Nos acostumbramos a todo: la familiaridad y la repetición garantizan la propagación de las mentiras, de la misma manera que ciertas condiciones ambientales como el calor y la humedad o la falta de depredadores favorecen la aparición de ciertas plagas. Ahora mismo hay alimentos que no han subido de precio de coste y, en cambio, en las cartas se han subido como un mono, por una cuestión estricta de modos, afán de lucro y falta de cultura gastronómica. Hablo, por ejemplo, de los menores y de los bocadillos. Platos de pobre de toda la vida, hace un par de años que muchos restaurantes han incorporado en sus menús degustación y en sus cartas unos precios que garantizan un margen de beneficio espectacular porque cuestan poquísimo.

Es difícil que no te tomen el pelo si haces más horas que un reloj, te dedicas a cualquier trabajo que no tenga nada que ver con la alimentación y nunca cocinas ni bajas a comprar en el mercado. ¿Cómo sabrás, sino, que el precio del kilo del capipota es, como mucho, de unos 10 o 12 euros? Si no lo sabes, cuando te cobren más de eso por un platillo, quizás te parece razonable —tema aparte, los platillos, similar al de los grandes productores que ofrecen, en los supermercados, los paquetes de medio kilo a cuatrocientos cincuenta gramos: al final todos comeremos con platos de postres—, quizás te parece razonable, decía, que una ración de menores o un bocadillo cueste lo mismo que un mar y montaña, una bullabesa o un beef Wellington.

Platos de pobre de toda la vida, hace un par de años que muchos restaurantes han incorporado a sus menús degustación y a sus cartas unos precios que garantizan un margen de beneficio espectacular

Con las hamburguesas es demencial: un kilo de carne picada de la mejor como máximo serán 15 €. Pues resulta que a cualquiera de los mil negocios de hamburguesas gourmet que proliferan como setas por todas partes te clavan eso solo por una sola, cuando, para poner un caso de buena praxis, en el Antonia's Burger de los hermanos Alam —solvencia contrastada— valen 6/9 euros.

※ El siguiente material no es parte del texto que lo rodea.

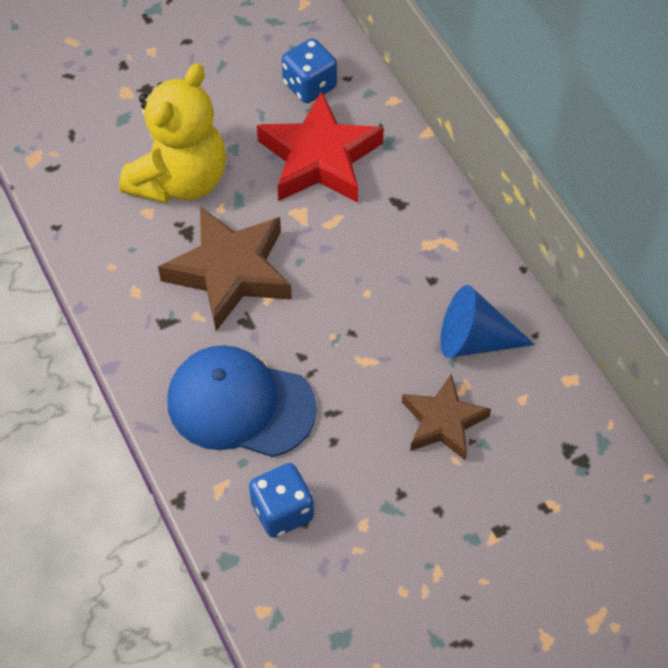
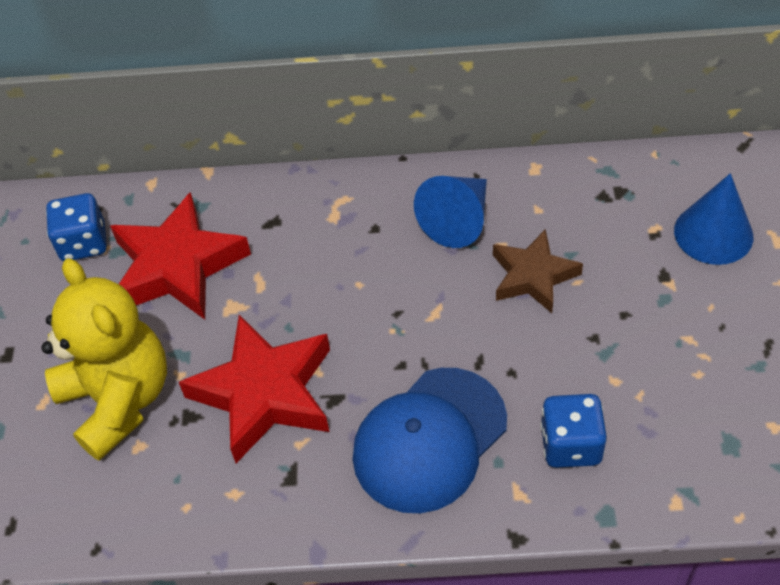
camera: 60 degrees left, 5 degrees down
brown star [158,207,292,331] -> red star [179,315,330,463]
none -> blue cone [674,173,753,265]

Podríamos discutir mucho sobre cuál está el precio digno o justo de un plato en concreto, y seguro que encontramos de todo, pero está bien saber que el bocadillo del día de la bodega Montferry de Sants es una maravilla, cuesta 4 € y puede consistir, un lunes cualquiera, con más de un palmo de pan del bueno relleno de butifarra negra, cheddar y chimichurri, o de caballa con pimiento de piquillo y mayonesa de cítricos. En la Cueva Fumada de la Barceloneta hacen a uno de los mejores capipota de la ciudad por 5 €, mientras que hay restaurantes que te cobran 15 € por unos callos, y, francamente, por muy buenos que sean, eso es un atraco, de la misma manera que no puedes cobrar mejillas a precio de entrecot —acostumbra a coincidir en que son sitios donde en sus páginas web o redes sociales nunca ponen los precios, como si todo el mundo tuviera un nivel adquisitivo tan formidable que pudiera reservar una mesa para cuatro sin saber si acabará pagando 20, 25 o 30 € por barba o pagará 50, 70 o 100 euros.

Contra la liga de los usureros, la hermandad de los que no vivimos de rentas

«Si no, no me salen los números», te dirá el dueño. Explícame, entonces, como puede ser que haya una pila de negocios que tienen los trabajadores en condiciones laborales dignas —o todavía mejores que los tuyos— y que todo lo tengan a la mitad de precio que tú. «Si hay gente que lo paga», dirá alguien más, o bien «si no quieres, no vayas». Pues exactamente eso: contra la liga de los usureros, la hermandad de los que no vivimos de rentas. Que corra la voz de los locales que no te estafan, donde está el compañerismo del trato entre iguales y cada día se decapita alegremente la mano negra de la codicia.